# Define a function f such that f(f(n)) = -n for all non-zero integers n

## Python: 61 34 30 29 27 points

f: Q -> Q

in math:

       | 0.5-x   if x is in Q \ Z
f(x) = |
| x+0.5   if x is in Z


in Python:

f=lambda x:.5+[x,-x][x%1>0]


tested with

filter(lambda n: n != -n, map(lambda n:(n,f(f(n))),range(0,50)))


logic behind this:

When you take an integer n and put it into f you will get x+0.5. This is not an integer any more, so the next application will be 0.5-(x+0.5) which is -x.

## Credits

Thanks to

• Bakuriu for striping it down from 61 characters to 34 characters.
• Volatility for further reducing code size to 30 characters.
• copy for reducing code size to 29 characters (and fixing a potential floating point problem).
• aditsu for mentioning an inconsistency that came with the changes above.

## Notes

First I thought this would be ok

f = lambda n: 1j*n


but its f:N->C and that is not allowed :-/

## J, 9 points (10 chars)

   (*-[*_1&^)


First idea (13 chars):

   ((-*)-2&|*+:)

((-*)-2&|*+:) _10 _9 _8 _7 _6 _5 _4 _3 _2 _1 0 1 2 3 4 5 6 7 8 9 10
_9 10 _7 8 _5 6 _3 4 _1 2 0 _2 1 _4 3 _6 5 _8 7 _10 9

((-*)-2&|*+:) _9 10 _7 8 _5 6 _3 4 _1 2 0 _2 1 _4 3 _6 5 _8 7 _10 9
10 9 8 7 6 5 4 3 2 1 0 _1 _2 _3 _4 _5 _6 _7 _8 _9 _10


## C, 41 points (41 or 45 chars)

Works using both 32- and 64-bit.

f : Z -> Z (except INT_MAX):

f(n){return (abs(n)%2*2-1)*n+n?(-n<n)*2-1:0;}


If we don't have to include 0 we can shave off some chars (41 chars):

f : Z -> Z (except 0 & INT_MAX):

f(n){return (abs(n)%2*2-1)*n+(-n<n)*2-1;}


This function works by dividing all integers into 4 groups based on their sign and parity.

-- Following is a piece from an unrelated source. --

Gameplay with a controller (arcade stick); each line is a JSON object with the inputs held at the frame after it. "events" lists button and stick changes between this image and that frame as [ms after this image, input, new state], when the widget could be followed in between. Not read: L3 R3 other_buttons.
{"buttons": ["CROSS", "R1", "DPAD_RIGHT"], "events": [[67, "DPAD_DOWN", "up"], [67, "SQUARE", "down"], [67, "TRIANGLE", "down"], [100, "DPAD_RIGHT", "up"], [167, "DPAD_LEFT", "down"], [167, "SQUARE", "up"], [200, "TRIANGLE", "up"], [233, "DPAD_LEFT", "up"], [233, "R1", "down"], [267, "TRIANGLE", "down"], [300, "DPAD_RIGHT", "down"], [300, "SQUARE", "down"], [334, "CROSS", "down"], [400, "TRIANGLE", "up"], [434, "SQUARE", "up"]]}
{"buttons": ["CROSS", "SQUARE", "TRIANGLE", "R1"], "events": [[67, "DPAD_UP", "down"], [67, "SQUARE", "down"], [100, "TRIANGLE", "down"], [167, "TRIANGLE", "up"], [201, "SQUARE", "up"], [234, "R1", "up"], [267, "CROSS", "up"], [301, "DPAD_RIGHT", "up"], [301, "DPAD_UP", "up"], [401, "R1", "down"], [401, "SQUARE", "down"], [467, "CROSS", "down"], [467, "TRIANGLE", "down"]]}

So we have the 4 different combinations:

+ even, + odd, - even, - odd


As we need to switch the sign of the number, but not the parity after two passes, we get two different possible sequences:

  + even -> - odd -> - even -> + odd -\
^-------------------------------------/

+ even -> + odd -> - even -> - odd -\
^-------------------------------------/


In this example I have chosen the first one.

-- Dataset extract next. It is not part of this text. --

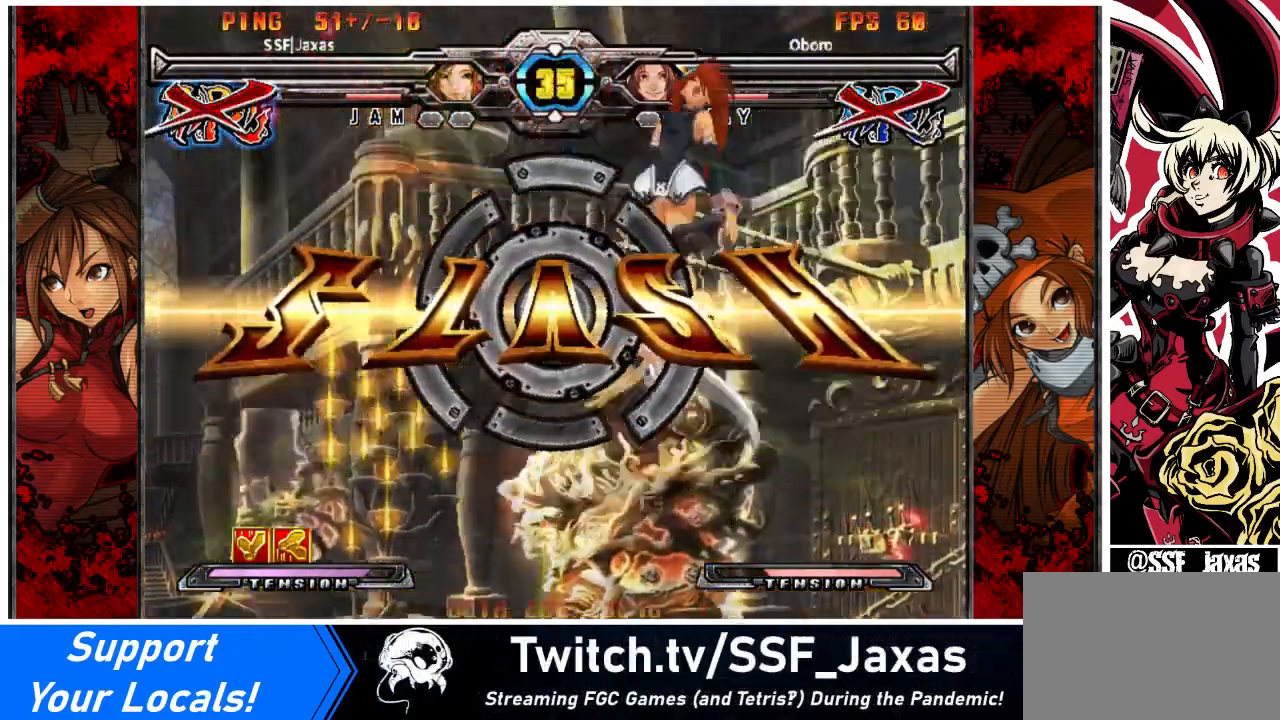
{"buttons": ["SQUARE", "TRIANGLE"], "events": [[33, "TRIANGLE", "up"], [67, "CROSS", "up"], [67, "R1", "up"], [67, "SQUARE", "up"], [100, "DPAD_UP", "down"], [200, "DPAD_UP", "up"], [200, "R1", "down"], [200, "TRIANGLE", "down"], [233, "SQUARE", "down"], [300, "CROSS", "down"], [300, "R1", "up"], [334, "CROSS", "up"], [334, "SQUARE", "up"], [334, "TRIANGLE", "up"], [500, "SQUARE", "down"], [500, "TRIANGLE", "down"]]}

First we need to map all even positive integers to odd negative integers. We do this by changing the sign and incrementing the number (you could also choose to decrement the number instead):

f1(n) = -n + 1


We then need to map all odd negative integers to even negative integers. We need to make sure that f2(f1(n)) = -n:

f2(f1(n)) = -n
f2(-n + 1) = -n
f2(-n) = -n - 1
f2(n) = n - 1


Using the same methods we find f3 and f4:

f3(n) = -n - 1
f4(n) =  n + 1


To combine these functions into one single function, we observe that every time n is even we switch the sign of n and every time n is positive we increment by one and otherwise we decrement by one:

f1(n) = -n + 1 (+ even)
f2(n) =  n - 1 (- odd)
f2(n) = -n - 1 (- even)
f4(n) =  n + 1 (+ odd)


This can thus be rewritten as:

f(n) = odd(n) * n + sign(n)


where odd(n) returns 1 for odd numbers and -1 for even numbers.

There are 4 solutions total:

f(n) = odd(n) * n + sign(n)  (edge cases: f(f(0))  -> -2, f(f(INT_MAX))   -> -8)
f(n) = even(n) * n - sign(n) (edge cases: f(f(0))  -> -2, f(f(INT_MIN+1)) -> -6)
f(n) = odd(n) * n - sign(n)  (edge cases: f(f(1))  -> -3, f(f(INT_MIN))   -> -5)
f(n) = even(n) * n + sign(n) (edge cases: f(f(-1)) -> -1, f(f(INT_MIN))   -> -5)


INT_MIN might always be considered an edge case in all 4 functions as -INT_MIN == INT_MIN => f(f(INT_MIN)) = INT_MIN.